Epithelial-mesenchymal transition (EMT) is critical for cancer cell metastasis. Recently, EMT was reported to be associated with the inflammatory tumour microenvironment and, therefore, might be a predictive biomarker for immune checkpoint blockade agents. However, the underlying mechanism is still unclear.

METHODS

Patient survival data for our HCC cohort, TCGA and GEO datasets were determined by Kaplan-Meier analysis. The functional roles of ELMO1 in HCC were demonstrated by a series of in vitro and in vivo experiments. Gene microarray analysis was used to demonstrate potential mechanisms of ELMO1. Data retrieved from the TCGA datasets were used to determine the relationships of ELMO1, EMT and TMB.

FINDINGS

Here, we report an indispensable role for ELMO1 in linking EMT with tumour mutation burden (TMB), which is a promising biomarker for the immune checkpoint blockade agent response. Upregulated ELMO1 expression is associated with a poor prognosis in hepatocellular carcinoma (HCC), as well as increased cell growth, invasion, migration, angiogenesis and EMT in vitro and in vivo.

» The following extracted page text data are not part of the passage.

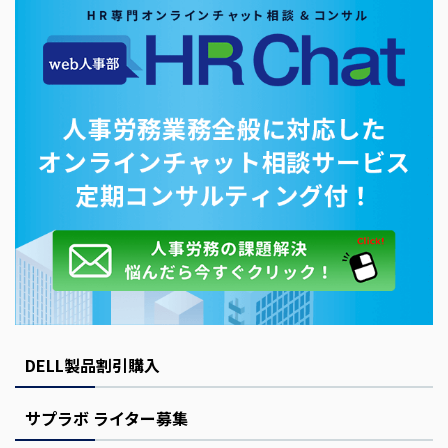
DELL製品割引購入
サプラボ ライター募集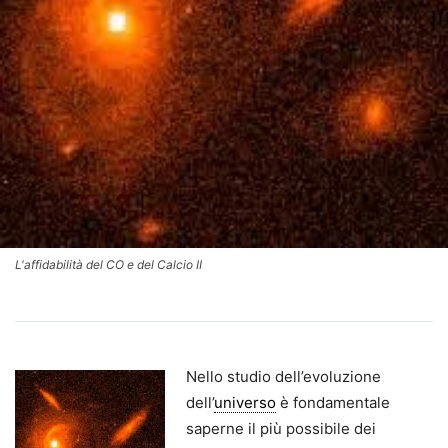
L'affidabilità del CO e del Calcio II
Nello studio dell’evoluzione
dell’
universo
è fondamentale
saperne il più possibile dei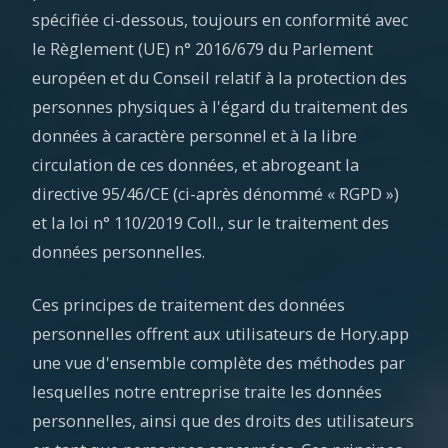
spécifiée ci-dessous, toujours en conformité avec
le Règlement (UE) n° 2016/679 du Parlement
européen et du Conseil relatif à la protection des
personnes physiques à l'égard du traitement des
données à caractère personnel et à la libre
circulation de ces données, et abrogeant la
directive 95/46/CE (ci-après dénommé « RGPD »)
et la loi n° 110/2019 Coll., sur le traitement des
données personnelles.
Ces principes de traitement des données
personnelles offrent aux utilisateurs de Hory.app
une vue d'ensemble complète des méthodes par
lesquelles notre entreprise traite les données
personnelles, ainsi que des droits des utilisateurs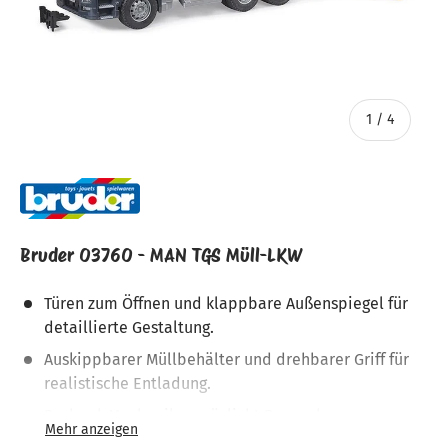
von
1
/
4
Bruder 03760 - MAN TGS Müll-LKW
Türen zum Öffnen und klappbare Außenspiegel für
detaillierte Gestaltung.
Auskippbarer Müllbehälter und drehbarer Griff für
realistische Entladung.
Drehrad-Mechanik ermöglicht Be- und
Entladevorgang von Mülltonnen.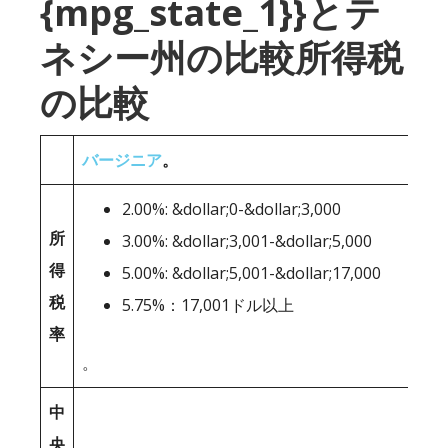
{mpg_state_1}}とテ
ネシー州の比較所得税
の比較
バージニア
。
2.00%: &dollar;0-&dollar;3,000
所
3.00%: &dollar;3,001-&dollar;5,000
得
5.00%: &dollar;5,001-&dollar;17,000
税
5.75%：17,001ドル以上
率
。
中
央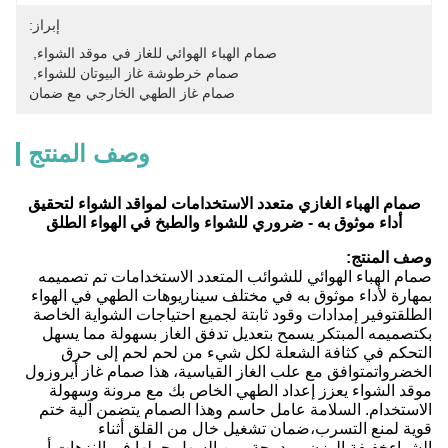
إبراز:
صمام الهباء الهوائي للغاز في موقد الشواء
, 
صمام خرطوشة غاز البيوتان للشواء
, 
صمام غاز الطهي الخارجي مع ضمان
وصف المنتج
صمام الهباء الغازي متعدد الاستخدامات لمواقد الشواء لتحقيق
أداء موثوق به - ضروري للشواء والطبخ في الهواء الطلق
وصف المنتج:
صمام الهباء الهوائي للشوائب المتعدد الاستخدامات تم تصميمه
بمهارة لأداء موثوق به في مختلف سيناريوهات الطهي في الهواء
الطلقتوفير إمدادات وقود ثابتة لجميع احتياجات الشواية الخاصة
بكتصميمه المبتكر يسمح بتعديل تدفق الغاز بسهولة مما يسهل
التحكم في كثافة الشعلة لكل شيء من لحم لحم إلى حرق
الخضرواتمتوافق مع علب الغاز القياسية، هذا صمام غاز أيروزول
موقد الشواء يعزز إعداد الطهي الخاص بك مع مرونة وسهولة
الاستخدام. السلامة عامل حاسم وهذا الصمام يتضمن آلية ختم
قوية لمنع التسرب،ضمان تشغيل خال من القلق أثناء
الشواءخفيفة الوزن ومدمجة، من السهل حملها في النزهات أو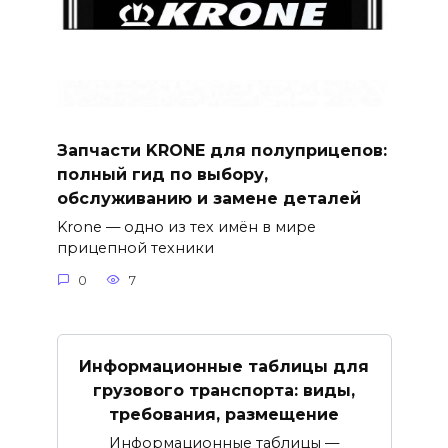
Запчасти KRONE для полуприцепов:
полный гид по выбору,
обслуживанию и замене деталей
Krone — одно из тех имён в мире
прицепной техники
0
7
Информационные таблицы для
грузового транспорта: виды,
требования, размещение
Информационные таблицы —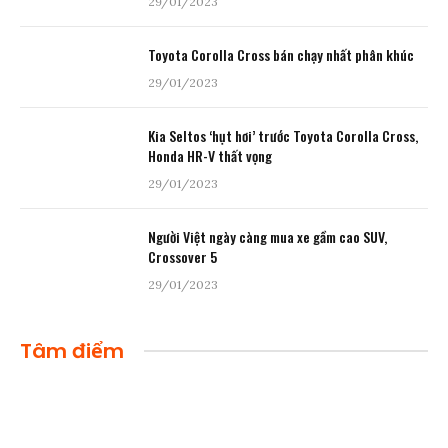
29/01/2023
Toyota Corolla Cross bán chạy nhất phân khúc
29/01/2023
Kia Seltos ‘hụt hơi’ trước Toyota Corolla Cross,
Honda HR-V thất vọng
29/01/2023
Người Việt ngày càng mua xe gầm cao SUV,
Crossover 5
29/01/2023
Tâm điểm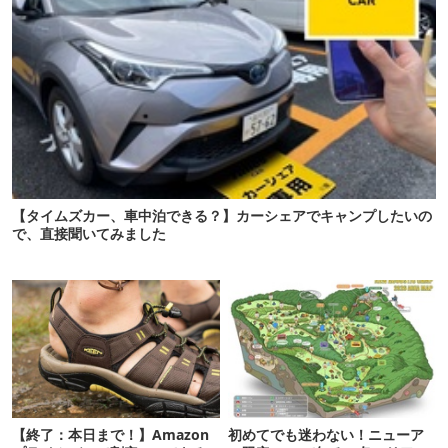
【タイムズカー、車中泊できる？】カーシェアでキャンプしたいの
で、直接聞いてみました
【終了：本日まで！】Amazon
初めてでも迷わない！ニューア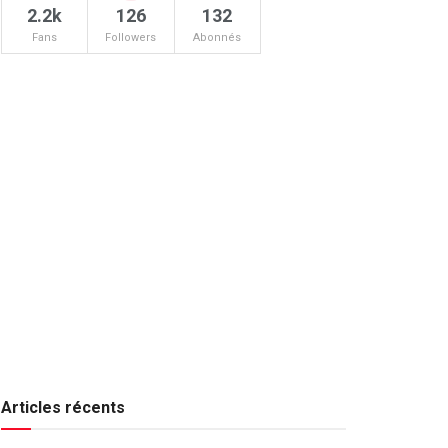
2.2k
126
132
Fans
Followers
Abonnés
Articles récents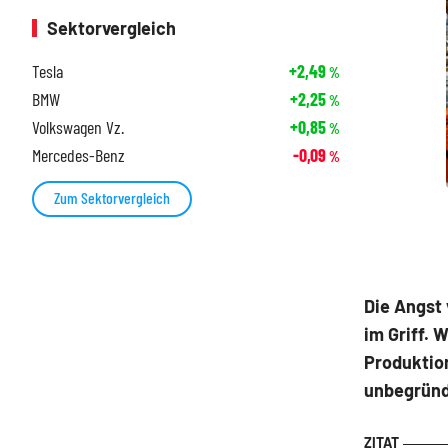
Sektorvergleich
Tesla
+2,49
%
BMW
+2,25
%
Volkswagen Vz.
+0,85
%
Mercedes-Benz
-0,09
%
Zum Sektorvergleich
Die Angst 
im Griff.
Produktion
unbegründ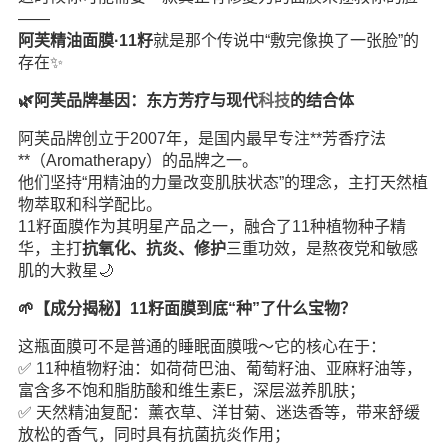
——
阿芙精油面膜·11籽
就是那个传说中“敷完像换了一张脸”的
存在✨
🌿阿芙品牌基因：东方芳疗与现代
科技
的结合体
阿芙品牌创立于2007年，是国内最早专注**芳香疗法
**（Aromatherapy）的品牌之一。
他们坚持“用精油的力量改变肌肤状态”的理念，主打天然植
物萃取和科学配比。
11籽面膜作为其明星产品之一，融合了11种植物种子精
华，主打
抗氧化、抗炎、修护
三重功效，是熬夜党和敏感
肌的大救星🌙
🌱【成分揭秘】11籽面膜到底“种”了什么宝物？
这瓶面膜可不是普通的睡眠面膜哦～它的核心在于：
✅ 11种植物籽油：如荷荷巴油、葡萄籽油、亚麻籽油等，
富含多不饱和脂肪酸和维生素E，深层滋养肌肤；
✅ 天然精油复配：薰衣草、洋甘菊、迷迭香等，带来舒缓
放松的香气，同时具有抗菌抗炎作用；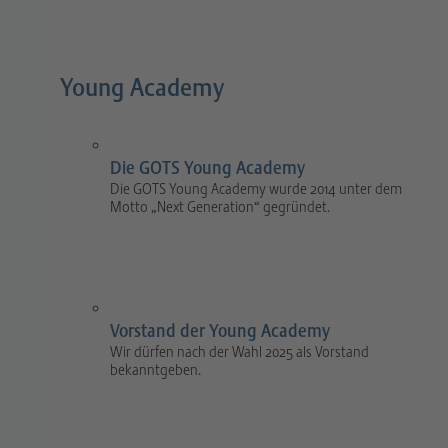
Young Academy
Die GOTS Young Academy
Die GOTS Young Academy wurde 2014 unter dem
Motto „Next Generation“ gegründet.
Vorstand der Young Academy
Wir dürfen nach der Wahl 2025 als Vorstand
bekanntgeben.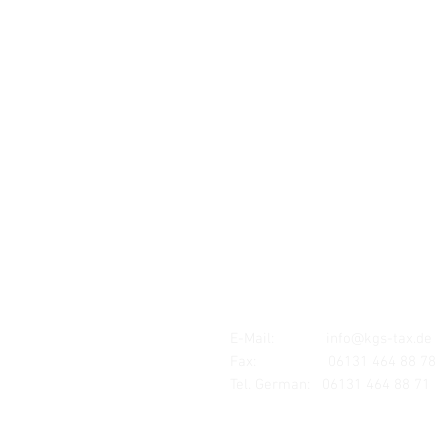
Standort:
MAINZ
Mombacher Str. 93
55122 Mainz
E-Mail:
info@kgs-tax.de
Fax: 06131 464 88 78
Tel. German:
06131 464 88 71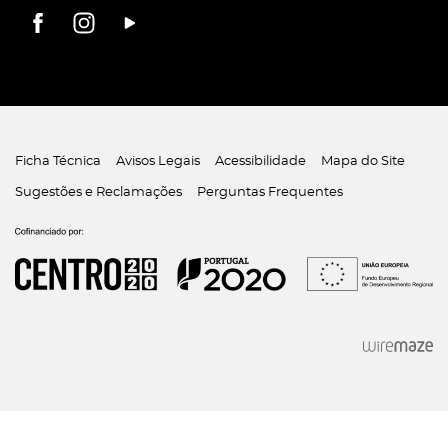
Ficha Técnica
Avisos Legais
Acessibilidade
Mapa do Site
Sugestões e Reclamações
Perguntas Frequentes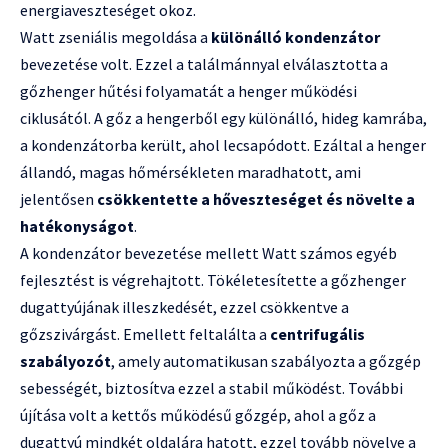
energiaveszteséget okoz.
Watt zseniális megoldása a
különálló kondenzátor
bevezetése volt. Ezzel a találmánnyal elválasztotta a
gőzhenger hűtési folyamatát a henger működési
ciklusától. A gőz a hengerből egy különálló, hideg kamrába,
a kondenzátorba került, ahol lecsapódott. Ezáltal a henger
állandó, magas hőmérsékleten maradhatott, ami
jelentősen
csökkentette a hőveszteséget és növelte a
hatékonyságot
.
A kondenzátor bevezetése mellett Watt számos egyéb
fejlesztést is végrehajtott. Tökéletesítette a gőzhenger
dugattyújának illeszkedését, ezzel csökkentve a
gőzszivárgást. Emellett feltalálta a
centrifugális
szabályozót
, amely automatikusan szabályozta a gőzgép
sebességét, biztosítva ezzel a stabil működést. További
újítása volt a kettős működésű gőzgép, ahol a gőz a
dugattyú mindkét oldalára hatott, ezzel tovább növelve a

Mechanistically, we provide evidence that ELMO1 regulates SOX10 expression and induces EMT through PI3K/Akt signalling. Moreover, ELMO1 is negatively associated with TMB, indicating a negative relationship between EMT and TMB.

INTERPRETATION

ELMO1 serves as a link between EMT and TMB, providing a mechanistic basis for the further development of ELMO1 as a therapeutic target against HCC and potentially a promising biomarker of the immune checkpoint blockade agent response. FUND: National Natural Science Foundation of China; Natural Science Foundation of Guangdong Province; Young Teacher Training Program of Sun Yat-sen University; Science and Technology Plan of Guangdong Province; Special Support Program of Guangdong Province, Science and Technology Innovation Youth Talent Support Program; the Pearl River Science and Technology New Talent of Guangzhou City; Medical Scientific Research Foundation of Guangdong Province.